1. Mietspiegel Frankfurt/Main: Vergleichsmiete für Lage, Baujahr (1985) und Ausstattung

13,80 €/m²

2. Zulässiger Aufschlag (10 %)

1,38 €/m²

3. Maximal zulässige Miete

15,18 €/m²

4. Vormietermiete prüfen

14,20 €/m² (unter der Grenze)

5. Claudia darf verlangen

Bis 15,18 €/m²

Claudia entscheidet sich dafür 14,90 €/m² zu verlangen (1.103 Euro Kaltmiete), um die Wohnung zügig zu vermieten und gleichzeitig den zulässigen Rahmen auszuschöpfen.

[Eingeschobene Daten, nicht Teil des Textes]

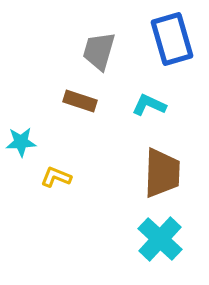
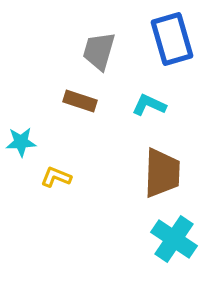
cyan cross: moved 14 px right; rotated 9 degrees counterclockwise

Claudias Dokumentation im Mietvertrag: „Die Miete orientiert sich an der ortsüblichen Vergleichsmiete gemäß Mietspiegel Frankfurt 2024 (13,80 €/m²) zuzüglich des gesetzlich zulässigen Aufschlags von 10 % (15,18 €/m²). Die vereinbarte Miete von 14,90 €/m² liegt innerhalb dieses Rahmens."

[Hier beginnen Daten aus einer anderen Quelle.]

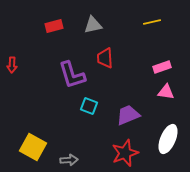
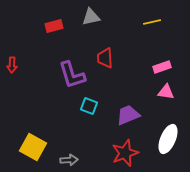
gray triangle: moved 2 px left, 8 px up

Vergleichsrechnung: Was wäre ohne Mietpreisbremse?

Szenario

Kaltmiete/Monat

Differenz pro Jahr

Mit Mietpreisbremse (14,90 €/m²)

1.103 €

Referenz

Marktmiete laut Portal (17,50 €/m²)

1.295 €

+ 2.304 €

Vormietermiete beibehalten (14,20 €/m²)

1.051 €

– 624 €

Claudia schöpft den zulässigen Rahmen aus und erzielt 52 € mehr pro Monat als der Vormieter, ohne die Mietpreisbremse zu verletzen. Hätte sie die Marktmiete von 17,50 €/m² verlangt, wäre eine Rüge mit Rückforderungspotenzial von mehr als 4.200 € der letzten beiden Mietjahre die wahrscheinliche Folge gewesen.

Fazit

Die Mietpreisbremse begrenzt deine Mietforderung bei Neuvermietung auf 10 % über der ortsüblichen Vergleichsmiete. Die Ausnahmen für Neubau, umfassende Modernisierung und eine höhere Vormietermiete geben dir Spielraum, aber nur wenn du sie sauber dokumentierst und deiner Auskunftspflicht nachkommst. Ermittle die zulässige Miete immer über den Mietspiegel, informiere den Mieter vor Vertragsschluss über die Grundlage deiner Mietforderung (Kaltmiete) und bewahre deine Dokumentation auf. Das kostet zehn Minuten und schützt dich vor Rückforderungen, die bei fehlender Auskunft rückwirkend ab Mietbeginn auflaufen und schnell in die Tausende Euro gehen können.

Disclaimer

Dieser Artikel dient ausschließlich der allgemeinen Information und ersetzt keine individuelle Rechts-, Steuer- oder Finanzberatung. Die Inhalte wurden sorgfältig recherchiert, erheben jedoch keinen Anspruch auf Vollständigkeit oder Aktualität. Gesetzliche Regelungen, Steuersätze und Rechtsprechung können sich jederzeit ändern. Für Entscheidungsfindungen im Einzelfall empfehlen wir die Beratung durch einen Fachanwalt, Steuerberater oder unabhängigen Finanzierungsvermittler. Vestera übernimmt keine Haftung für Nachteile/Schäden, die aus der Verwendung der hier bereitgestellten Informationen entstehen.